Das Morningstar Star-Rating für Aktien
Das Rating trifft eine Aussage, ob der Aktienkurs eines Unternehmens den fairen Wert nach Einschätzung eines Morningstar-Analysten wirklich widerspiegelt. Ein Fünf-Sterne-Rating impliziert, dass die Aktie mit einem hohen Abschlag zu seinem fairen Wert gehandelt wird, während ein Ein-Sterne-Rating impliziert, dass die Aktie überbewertet ist. Das Fünf- bzw. Ein-Sterne-Rating enthalten auch die Preise für einen möglichen Einstieg in eine Aktie bzw. einen Verkauf.
Ein Star-Rating einer Aktie kann sich in Abhängigkeit vom Schlusskurs einer Aktie täglich ändern. In der Abwärtsphase des Aktienmarkts 2008-2009 hatten an einem bestimmten Tag mehr als 600 Aktien ein Fünf-Sterne-Rating, da die Kurse so stark gefallen waren, dass der faire Wert der Unternehmen eindeutig darüber lag. Momentan verfügen rund 50 Unternehmen über ein Fünf-Sterne-Rating. Es ist zu erwähnen, dass entgegen der Morningstar Star-Ratings für Fonds und ETFs, die sich auf die risikoadjustierte Rendite der Vergangenheit im Vergleich zu einer Kategorie beziehen, die Morningstar Star-Ratings für Aktien sich auf den heutigen Aktienkurs im Vergleich zum fairen Wert der Aktie beziehen.
Verwendung von empfohlenen Einstiegs- und Ausstiegspreisen für Aktien
Einige Einstiegs- und Ausstiegspreise für Unternehmen mit einem hohen Unsicherheitsgrad könnten übertreiben erscheinen.
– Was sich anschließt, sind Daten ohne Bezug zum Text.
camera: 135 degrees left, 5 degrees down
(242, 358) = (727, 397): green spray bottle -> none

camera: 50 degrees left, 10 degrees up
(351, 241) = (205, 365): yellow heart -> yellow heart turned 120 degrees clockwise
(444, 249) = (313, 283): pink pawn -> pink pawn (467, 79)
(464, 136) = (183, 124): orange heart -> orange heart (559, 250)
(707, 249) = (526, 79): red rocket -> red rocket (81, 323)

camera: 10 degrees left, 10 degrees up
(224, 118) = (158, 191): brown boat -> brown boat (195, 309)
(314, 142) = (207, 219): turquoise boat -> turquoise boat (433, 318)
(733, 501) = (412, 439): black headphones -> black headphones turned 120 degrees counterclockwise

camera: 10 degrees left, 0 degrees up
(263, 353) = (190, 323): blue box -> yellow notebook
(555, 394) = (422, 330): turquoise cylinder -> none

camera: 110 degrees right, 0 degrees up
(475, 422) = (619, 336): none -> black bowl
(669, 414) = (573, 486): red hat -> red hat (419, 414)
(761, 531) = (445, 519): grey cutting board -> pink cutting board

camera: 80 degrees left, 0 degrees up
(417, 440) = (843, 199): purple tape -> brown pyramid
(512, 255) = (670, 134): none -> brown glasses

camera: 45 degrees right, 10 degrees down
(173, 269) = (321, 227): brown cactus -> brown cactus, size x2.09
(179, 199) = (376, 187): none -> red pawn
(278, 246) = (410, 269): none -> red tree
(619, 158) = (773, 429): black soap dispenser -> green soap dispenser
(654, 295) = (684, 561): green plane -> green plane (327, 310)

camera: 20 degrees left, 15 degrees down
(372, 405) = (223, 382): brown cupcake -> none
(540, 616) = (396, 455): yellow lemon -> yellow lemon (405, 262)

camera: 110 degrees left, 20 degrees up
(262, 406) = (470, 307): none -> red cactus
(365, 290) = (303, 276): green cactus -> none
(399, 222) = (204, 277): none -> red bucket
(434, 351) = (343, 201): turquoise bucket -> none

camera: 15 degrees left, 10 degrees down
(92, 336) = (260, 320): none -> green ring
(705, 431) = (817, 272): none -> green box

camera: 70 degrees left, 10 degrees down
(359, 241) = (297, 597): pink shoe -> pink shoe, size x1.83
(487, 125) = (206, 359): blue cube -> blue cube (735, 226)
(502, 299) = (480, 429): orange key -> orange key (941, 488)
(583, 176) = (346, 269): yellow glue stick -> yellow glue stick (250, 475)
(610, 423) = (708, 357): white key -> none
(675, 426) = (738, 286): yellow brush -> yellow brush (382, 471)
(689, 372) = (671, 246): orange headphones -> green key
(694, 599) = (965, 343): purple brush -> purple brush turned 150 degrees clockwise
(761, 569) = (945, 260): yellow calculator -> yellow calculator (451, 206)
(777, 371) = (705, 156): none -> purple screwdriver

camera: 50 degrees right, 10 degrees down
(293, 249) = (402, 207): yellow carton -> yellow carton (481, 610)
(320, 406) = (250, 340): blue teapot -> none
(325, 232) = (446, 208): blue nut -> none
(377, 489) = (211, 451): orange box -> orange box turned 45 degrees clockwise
Aber Lauren DeSanto, COO Aktien- und Kreditresearch bei Morningstar, stellt klar, dass sich diese Preise aus der hohen Unsicherheit bei der Vorhersage für die Ergebnisse des betreffenden Unternehmens ergeben. Die Ergebnisse können so stark variieren, dass Investoren eine Extraportion Vorsicht walten lassen sollten. De Santo verweist auch auf den stark fallenden Aktienmarkt zwischen 2008-2009, wo sich die meisten Unternehmen in der höchsten Unsicherheitsstufe befanden, da das makroökonomische Umfeld extrem unklar war.